◆ Assignment ◆
Write out the source text of every entry again, replacing "Typescript" with "TypeScript" wherever it appears and leaving everything else unchanged. Leave the pictures out of your answer.
(Task inputs)
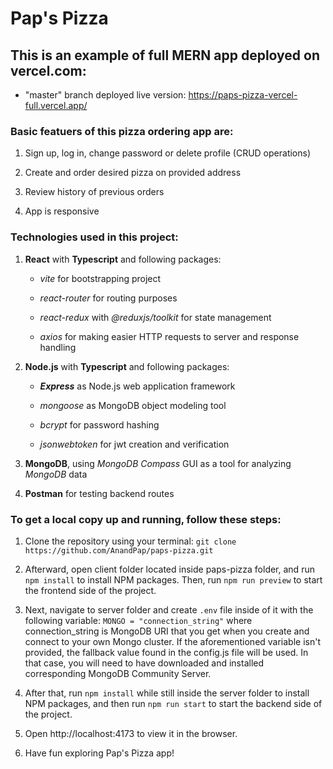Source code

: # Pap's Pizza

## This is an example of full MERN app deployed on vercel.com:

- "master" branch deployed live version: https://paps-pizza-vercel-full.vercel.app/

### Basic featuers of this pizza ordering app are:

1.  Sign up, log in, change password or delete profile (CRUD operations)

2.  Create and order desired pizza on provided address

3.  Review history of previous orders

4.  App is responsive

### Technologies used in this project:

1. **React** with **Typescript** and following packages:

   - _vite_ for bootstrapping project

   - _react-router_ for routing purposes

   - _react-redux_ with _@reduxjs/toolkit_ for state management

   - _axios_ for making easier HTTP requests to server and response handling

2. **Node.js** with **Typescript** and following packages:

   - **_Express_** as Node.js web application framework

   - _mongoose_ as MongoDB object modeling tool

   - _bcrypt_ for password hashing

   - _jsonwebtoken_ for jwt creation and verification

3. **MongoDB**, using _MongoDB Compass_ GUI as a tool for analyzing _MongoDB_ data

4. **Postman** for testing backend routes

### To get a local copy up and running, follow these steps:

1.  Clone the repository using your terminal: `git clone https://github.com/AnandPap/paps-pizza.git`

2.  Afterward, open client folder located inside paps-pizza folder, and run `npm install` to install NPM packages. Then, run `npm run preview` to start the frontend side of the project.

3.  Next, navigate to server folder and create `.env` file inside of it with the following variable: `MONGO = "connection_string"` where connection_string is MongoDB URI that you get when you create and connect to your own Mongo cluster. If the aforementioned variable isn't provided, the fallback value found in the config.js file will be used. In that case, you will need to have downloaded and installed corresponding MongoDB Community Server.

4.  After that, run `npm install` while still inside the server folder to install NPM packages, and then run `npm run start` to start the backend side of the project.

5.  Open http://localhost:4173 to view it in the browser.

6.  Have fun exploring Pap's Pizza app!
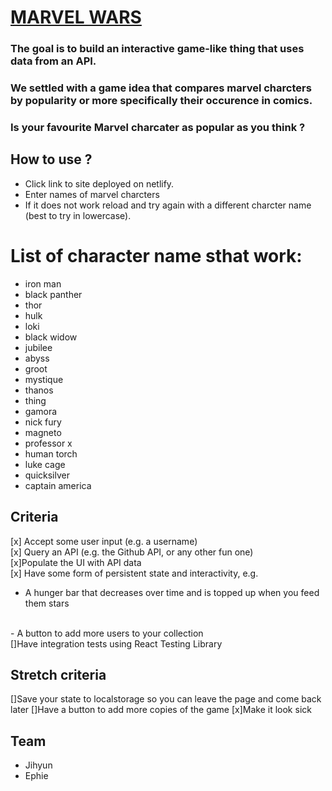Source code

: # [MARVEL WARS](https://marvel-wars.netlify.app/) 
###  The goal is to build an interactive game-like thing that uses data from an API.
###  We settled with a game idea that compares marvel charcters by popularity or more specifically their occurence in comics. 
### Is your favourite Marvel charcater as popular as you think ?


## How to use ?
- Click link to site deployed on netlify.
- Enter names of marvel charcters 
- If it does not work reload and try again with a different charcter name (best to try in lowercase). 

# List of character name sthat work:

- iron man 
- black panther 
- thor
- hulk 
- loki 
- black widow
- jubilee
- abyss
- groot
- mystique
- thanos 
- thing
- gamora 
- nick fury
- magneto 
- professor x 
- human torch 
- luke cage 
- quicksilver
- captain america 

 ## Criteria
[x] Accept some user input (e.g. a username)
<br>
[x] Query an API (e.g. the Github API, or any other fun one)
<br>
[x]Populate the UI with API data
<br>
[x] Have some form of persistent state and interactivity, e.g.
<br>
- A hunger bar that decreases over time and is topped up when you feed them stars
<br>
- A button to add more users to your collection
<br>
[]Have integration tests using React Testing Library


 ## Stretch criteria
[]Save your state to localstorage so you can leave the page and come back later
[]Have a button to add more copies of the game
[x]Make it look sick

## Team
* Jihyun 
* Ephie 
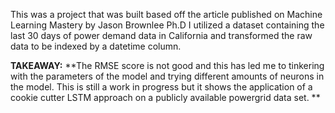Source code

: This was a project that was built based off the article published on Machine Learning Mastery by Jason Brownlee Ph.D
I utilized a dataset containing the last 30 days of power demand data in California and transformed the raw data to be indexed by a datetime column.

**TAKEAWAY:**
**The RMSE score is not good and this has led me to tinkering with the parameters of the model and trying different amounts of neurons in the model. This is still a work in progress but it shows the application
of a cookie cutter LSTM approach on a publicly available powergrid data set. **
(End Task inputs)
◆ Answer section ◆
Source code

: # Pap's Pizza

## This is an example of full MERN app deployed on vercel.com:

- "master" branch deployed live version: https://paps-pizza-vercel-full.vercel.app/

### Basic featuers of this pizza ordering app are:

1.  Sign up, log in, change password or delete profile (CRUD operations)

2.  Create and order desired pizza on provided address

3.  Review history of previous orders

4.  App is responsive

### Technologies used in this project:

1. **React** with **TypeScript** and following packages:

   - _vite_ for bootstrapping project

   - _react-router_ for routing purposes

   - _react-redux_ with _@reduxjs/toolkit_ for state management

   - _axios_ for making easier HTTP requests to server and response handling

2. **Node.js** with **TypeScript** and following packages:

   - **_Express_** as Node.js web application framework

   - _mongoose_ as MongoDB object modeling tool

   - _bcrypt_ for password hashing

   - _jsonwebtoken_ for jwt creation and verification

3. **MongoDB**, using _MongoDB Compass_ GUI as a tool for analyzing _MongoDB_ data

4. **Postman** for testing backend routes

### To get a local copy up and running, follow these steps:

1.  Clone the repository using your terminal: `git clone https://github.com/AnandPap/paps-pizza.git`

2.  Afterward, open client folder located inside paps-pizza folder, and run `npm install` to install NPM packages. Then, run `npm run preview` to start the frontend side of the project.

3.  Next, navigate to server folder and create `.env` file inside of it with the following variable: `MONGO = "connection_string"` where connection_string is MongoDB URI that you get when you create and connect to your own Mongo cluster. If the aforementioned variable isn't provided, the fallback value found in the config.js file will be used. In that case, you will need to have downloaded and installed corresponding MongoDB Community Server.

4.  After that, run `npm install` while still inside the server folder to install NPM packages, and then run `npm run start` to start the backend side of the project.

5.  Open http://localhost:4173 to view it in the browser.

6.  Have fun exploring Pap's Pizza app!
Source code

: # [MARVEL WARS](https://marvel-wars.netlify.app/) 
###  The goal is to build an interactive game-like thing that uses data from an API.
###  We settled with a game idea that compares marvel charcters by popularity or more specifically their occurence in comics. 
### Is your favourite Marvel charcater as popular as you think ?


## How to use ?
- Click link to site deployed on netlify.
- Enter names of marvel charcters 
- If it does not work reload and try again with a different charcter name (best to try in lowercase). 

# List of character name sthat work:

- iron man 
- black panther 
- thor
- hulk 
- loki 
- black widow
- jubilee
- abyss
- groot
- mystique
- thanos 
- thing
- gamora 
- nick fury
- magneto 
- professor x 
- human torch 
- luke cage 
- quicksilver
- captain america 

 ## Criteria
[x] Accept some user input (e.g. a username)
<br>
[x] Query an API (e.g. the Github API, or any other fun one)
<br>
[x]Populate the UI with API data
<br>
[x] Have some form of persistent state and interactivity, e.g.
<br>
- A hunger bar that decreases over time and is topped up when you feed them stars
<br>
- A button to add more users to your collection
<br>
[]Have integration tests using React Testing Library


 ## Stretch criteria
[]Save your state to localstorage so you can leave the page and come back later
[]Have a button to add more copies of the game
[x]Make it look sick

## Team
* Jihyun 
* Ephie 
Source code

: This was a project that was built based off the article published on Machine Learning Mastery by Jason Brownlee Ph.D
I utilized a dataset containing the last 30 days of power demand data in California and transformed the raw data to be indexed by a datetime column.

**TAKEAWAY:**
**The RMSE score is not good and this has led me to tinkering with the parameters of the model and trying different amounts of neurons in the model. This is still a work in progress but it shows the application
of a cookie cutter LSTM approach on a publicly available powergrid data set. **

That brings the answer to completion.